Tutto pronto per il ritorno in pista di Raikkonen: ecco dove correrà

A pochi mesi dal ritiro dalle competizioni, Raikkonen si prepara al ritorno che avverrà il prossimo weekend negli Stati Uniti.

Lo aveva detto sin da subito. Da quando a sorpresa aveva reso noto il suo comeback rilanciato con una foto pubblicata su Instagram accompagnata dal titolo “Racing Again”. Kimi Raikkonen si rimette in marcia e lo fa dall’America.

Kimi Raikkonen (Ansa Foto)
Kimi Raikkonen (Ansa Foto)

Nel Nuovo Continente Iceman fece già una capatina nel 2011 quando deluso dai rally e desideroso di tornare a confrontarsi in pista con la concorrenza, accettò di fare un paio di apparizioni in NASCAR, precisamente nelle serie Xfinity e Truck Series.

Ed è proprio lì che tornerà fra pochi giorni. Questa volta nella categoria regina, la NASCAR CUP. L’appuntamento sarà al Watkins Glen, tracciato piuttosto tecnico, sede tra il 1961 e il 1980 del GP di F1 degli States.

Il team per cui correrà il finnico è il Trackhouse (vanta tra i co-proprietari il cantante Pitbull), erede putativo di Chip Ganassi dopo il suo ritiro. Una struttura seria e con un buon potenziale, capace di imporsi quest’anno in due occasioni con Ross Chastain e una con Daniel Suarez.

Domenica 21 agosto, oltre alle vetture della coppia ufficiale, ci sarà quindi la wild car di Espoo, in azione nelle vesti di personalità di spicco del “Project 91” lanciato per incrementare l’interesse nelle gare a stelle strisce, con il coinvolgimento di piloti internazionali.

In queste ore il 42enne è volato a Charlotte per cominciare a prendere le misure facendo la prova sedile della Chevrolet Camaro che utilizzerà in corsa e per conoscere la squadra che lo seguirà.

Raikkonen torna al volante

Per L’Uomo di Ghiaccio sarà la prima volta in un testa a testa dopo l’addio al Circus dello scorso anno. Approdato nella top class dell’automobilismo nel 2001 con la Sauber, si mise subito in evidenza entrando in zona punti nel round inaugurale in Austrialia quando ancora venivano premiati soltanto i primi sei.

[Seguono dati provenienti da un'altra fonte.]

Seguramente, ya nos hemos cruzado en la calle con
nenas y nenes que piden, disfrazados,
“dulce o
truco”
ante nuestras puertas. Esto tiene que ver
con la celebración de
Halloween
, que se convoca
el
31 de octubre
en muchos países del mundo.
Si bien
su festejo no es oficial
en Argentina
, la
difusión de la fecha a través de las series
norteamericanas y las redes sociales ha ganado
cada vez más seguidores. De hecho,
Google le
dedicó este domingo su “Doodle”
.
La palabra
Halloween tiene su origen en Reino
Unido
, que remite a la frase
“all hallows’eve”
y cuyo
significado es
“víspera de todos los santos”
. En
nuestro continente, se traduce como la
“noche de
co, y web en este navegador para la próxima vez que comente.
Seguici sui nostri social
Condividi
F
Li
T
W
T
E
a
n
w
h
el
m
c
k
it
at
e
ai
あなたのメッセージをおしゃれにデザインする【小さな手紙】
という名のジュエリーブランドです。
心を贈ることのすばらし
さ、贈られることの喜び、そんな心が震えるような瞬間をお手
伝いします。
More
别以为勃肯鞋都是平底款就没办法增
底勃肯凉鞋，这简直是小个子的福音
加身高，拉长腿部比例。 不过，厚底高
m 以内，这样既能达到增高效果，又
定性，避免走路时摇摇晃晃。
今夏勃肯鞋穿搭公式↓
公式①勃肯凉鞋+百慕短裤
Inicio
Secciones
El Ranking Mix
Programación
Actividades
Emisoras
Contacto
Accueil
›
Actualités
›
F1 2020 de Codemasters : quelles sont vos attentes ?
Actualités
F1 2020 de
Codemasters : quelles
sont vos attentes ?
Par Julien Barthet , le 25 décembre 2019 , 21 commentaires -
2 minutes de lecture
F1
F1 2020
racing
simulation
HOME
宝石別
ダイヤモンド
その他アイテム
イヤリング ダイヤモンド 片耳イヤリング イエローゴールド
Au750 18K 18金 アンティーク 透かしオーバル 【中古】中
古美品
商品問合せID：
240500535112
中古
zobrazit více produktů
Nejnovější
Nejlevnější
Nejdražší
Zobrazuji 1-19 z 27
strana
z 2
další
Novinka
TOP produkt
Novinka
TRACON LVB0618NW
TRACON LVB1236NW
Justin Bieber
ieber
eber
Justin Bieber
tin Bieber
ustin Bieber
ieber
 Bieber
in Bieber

Chiamato la stagione successiva dalla McLaren su invito diel bicampione del mondo Mika Hakkinen, ormai deciso ad appendere il casco al chiodo, dovrà attendere il gran premio della Malesia del 2003 per celebrare sul gradino più alto del podio.

Da quel momento sarà un continuo di alti e bassi, complice soprattutto la sfortuna che gli impedirà di lasciare il segno in almeno due campionati.

Nel 2007 verrà scelto dalla Ferrari come sostituto di Michael Schumacher. Un’eredità pesante che tuttavia saprà onorare con tutti i crismi, vincendo il Mondiale al primo tentativo. Il 2008 non sarà invece altrettanto positivo. E lo stesso dicasi per il 2009 dove comunque si distinse per una performance monstre a Spa.

Mandato via dall’allora presidente Montezemolo convinto che Fernando Alonso avrebbe fatto meglio, si dedicherà al WRC, prima appunto di assaggiare gli ovali statunitensi, e rientrare nel Grande Circo nel 2012.

Con la Lotus tornerà al successo in gara, ma le evidenti difficoltà economiche della squadra lo costringeranno a riparare altrove, ovvero di nuovo al Cavallino dove resterà fino al 2019 con un solo sigillo in Texas, proprio in quell’anno.

Il gran finale sarà di nuovo alla Sauber, diventata nel frattempo Alfa Romeo. Pur avendo tra le mani una macchina con forti limiti, darà sfoggiò delle proprie abilità lottando, ma altresì commettendo errori non da lui, che gli faranno capire di essere arrivato alla fine del percorso.